EXERCISE REQUIREMENTS
1. In the rebound effects section, what share of an energy efficiency improvement may be taken by comfort factors, according to Defra?
2. Using the rebound effects section, explain why a demand-side welfare gain is considered preferable to a supply-side loss.
3. Reproduce the stretch of the rebound effects section from "However, whereas supply-side" through "by supply-side losses.".

DOCUMENT TEXT

4.1  Rebound effects and comfort taking

  Rebound effects occur when some of the energy saved through an energy efficiency measure is then spent on more energy, rather than being saved through lower energy bills. Related, comfort taking occurs when a proportion of energy saving is taken as improved living conditions.

  The rebound loss is at least cancelled out by supply-side loss as, according to Defra, up to 30% of an energy efficiency improvement may be taken by comfort factors. Whilst leakage from comfort taking is significant, it is also true that the electricity supply sector suffers from similar loss rates as, by simply producing energy, it accounts for 35% of all emissions[18].

  However, whereas supply-side losses generally manifest as waste heat, which elicits no benefit, energy efficiency "losses" are taken in the form of "comfort", leading to a net welfare gain. All things being equal, one would surmise that a demand-side welfare gain, especially in low-income households, is preferable to a supply-side loss, in the form of lost heat. Therefore any rebound effect argument is at least matched by supply-side losses.

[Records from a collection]

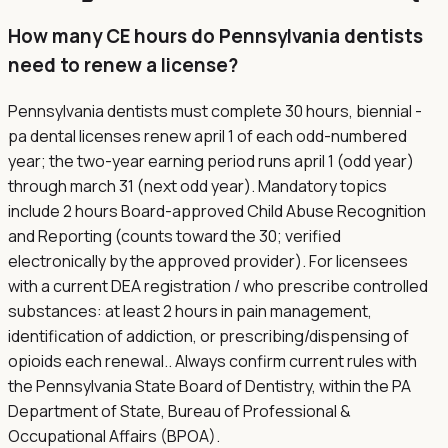
How many CE hours do Pennsylvania dentists
need to renew a license?
Pennsylvania dentists must complete 30 hours, biennial -
pa dental licenses renew april 1 of each odd-numbered
year; the two-year earning period runs april 1 (odd year)
through march 31 (next odd year). Mandatory topics
include 2 hours Board-approved Child Abuse Recognition
and Reporting (counts toward the 30; verified
electronically by the approved provider). For licensees
with a current DEA registration / who prescribe controlled
substances: at least 2 hours in pain management,
identification of addiction, or prescribing/dispensing of
opioids each renewal.. Always confirm current rules with
the Pennsylvania State Board of Dentistry, within the PA
Department of State, Bureau of Professional &
Occupational Affairs (BPOA).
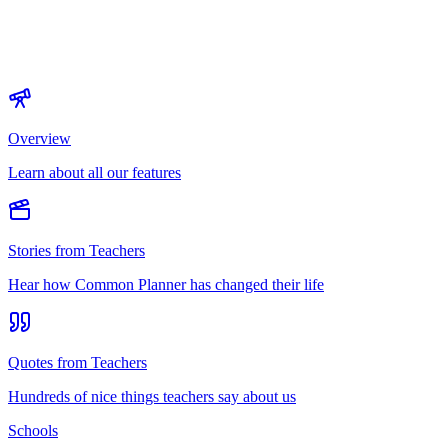
Overview
Learn about all our features
Stories from Teachers
Hear how Common Planner has changed their life
Quotes from Teachers
Hundreds of nice things teachers say about us
Schools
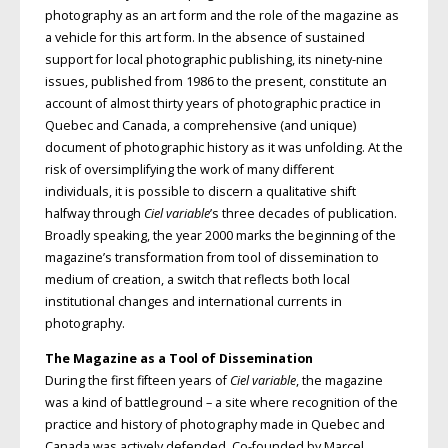
photography as an art form and the role of the magazine as
a vehicle for this art form. In the absence of sustained
support for local photographic publishing, its ninety-nine
issues, published from 1986 to the present, constitute an
account of almost thirty years of photographic practice in
Quebec and Canada, a comprehensive (and unique)
document of photographic history as it was unfolding. At the
risk of oversimplifying the work of many different
individuals, it is possible to discern a qualitative shift
halfway through
Ciel variable
’s three decades of publication.
Broadly speaking, the year 2000 marks the beginning of the
magazine’s transformation from tool of dissemination to
medium of creation, a switch that reflects both local
institutional changes and international currents in
photography.
The Magazine as a Tool of Dissemination
During the first fifteen years of
Ciel variable
, the magazine
was a kind of battleground – a site where recognition of the
practice and history of photography made in Quebec and
Canada was actively defended. Co-founded by Marcel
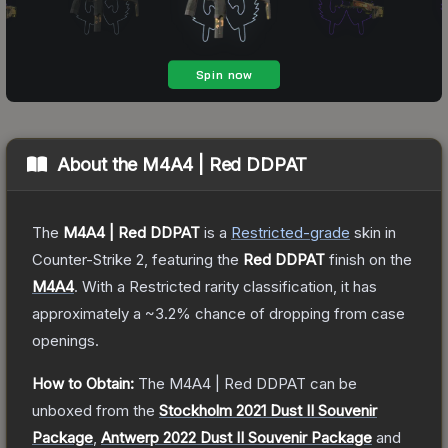
About the
M4A4 | Red DDPAT
The
M4A4 | Red DDPAT
is a
Restricted
-grade
skin
in
Counter-Strike 2
, featuring the
Red DDPAT
finish on the
M4A4
.
With a
Restricted
rarity classification, it has
approximately a
~3.2%
chance of dropping from case
openings.
How to Obtain:
The
M4A4 | Red DDPAT
can be
unboxed from the
Stockholm 2021 Dust II Souvenir
Package
,
Antwerp 2022 Dust II Souvenir Package
and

RESULTS FOR EACH TASK
1. Up to 30%.

2. Supply-side losses generally take the form of waste heat, which brings no benefit. Energy efficiency "losses," by contrast, are taken as comfort, which produces a net welfare gain, especially in low-income households.

3.
However, whereas supply-side losses generally manifest as waste heat, which elicits no benefit, energy efficiency "losses" are taken in the form of "comfort", leading to a net welfare gain. All things being equal, one would surmise that a demand-side welfare gain, especially in low-income households, is preferable to a supply-side loss, in the form of lost heat. Therefore any rebound effect argument is at least matched by supply-side losses.